Calculating t-statistic and p-value for Smith

Code

s_mean <- 519.7
μ <- 500
se <- 10
s_size <- 1000

jt <- (s_mean-μ)/se
jt

[1] 1.97

Code

p <- 2*pt(jt, s_size-1, lower.tail = FALSE)
p

[1] 0.04911426

The test-statistic is 1.95, p-value is 0.05145555 for Jones and the test-statistic is 1.97, p-value is 0.05145555 for Smith.

B

The p-value is 0.05145555 for Jones. As p-value is greater than the 0.05, we fail to reject the null hypothesis. The p-value is 0.04911426 for Jones. As p-value is less than the 0.05, we reject the null hypothesis. Therefore, the result is statistically significant for Smith, but not Jones.

C

If we fail to report the P-value and simply state whether the P-value is less than/equal to or greater than the defined significance level of the test, one cannot determine the strength of the conclusion. In the Jones/Smith example, reporting the results only as P ≤ 0.05 versus P > 0.05 will lead to different conclusions about very similar results.

Question 6

Code

gas_taxes <- c(51.27, 47.43, 38.89, 41.95, 28.61, 41.29, 52.19, 49.48, 35.02, 48.13, 39.28, 54.41, 41.66, 30.28, 18.49, 38.72, 33.41, 45.02)

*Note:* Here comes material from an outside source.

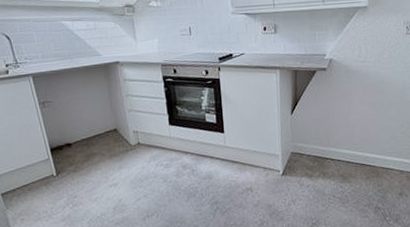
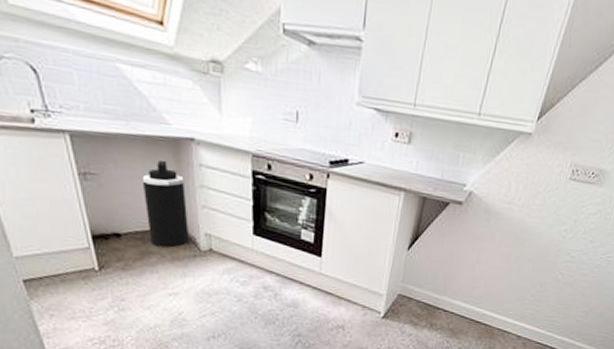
trash can: none [84,81,122,148] -> present [142,160,190,248]

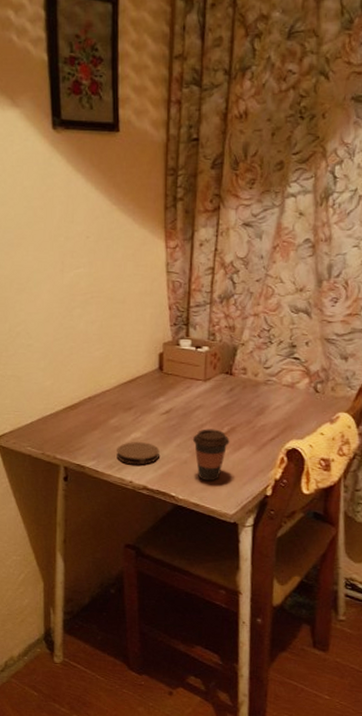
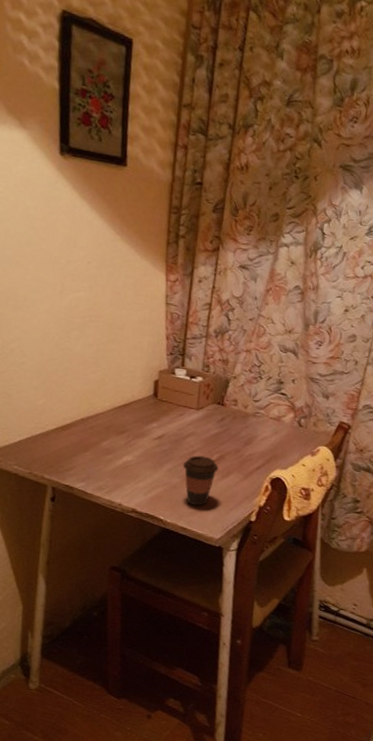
coaster: present [117,442,160,465] -> none [107,465,150,488]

t.test(gas_taxes, mu = 18.4, conf.level = .95)


    One Sample t-test

data:  gas_taxes
t = 10.238, df = 17, p-value = 1.095e-08
alternative hypothesis: true mean is not equal to 18.4
95 percent confidence interval:
 36.23386 45.49169
sample estimates:
mean of x 
 40.86278

The 95% confidence interval for the mean tax per gallon is 36.23386 through 45.49169. We cannot conclude with 95% confidence that the mean tax is less than 45 cents, since the 95% confidence interval contains values above 45 cents.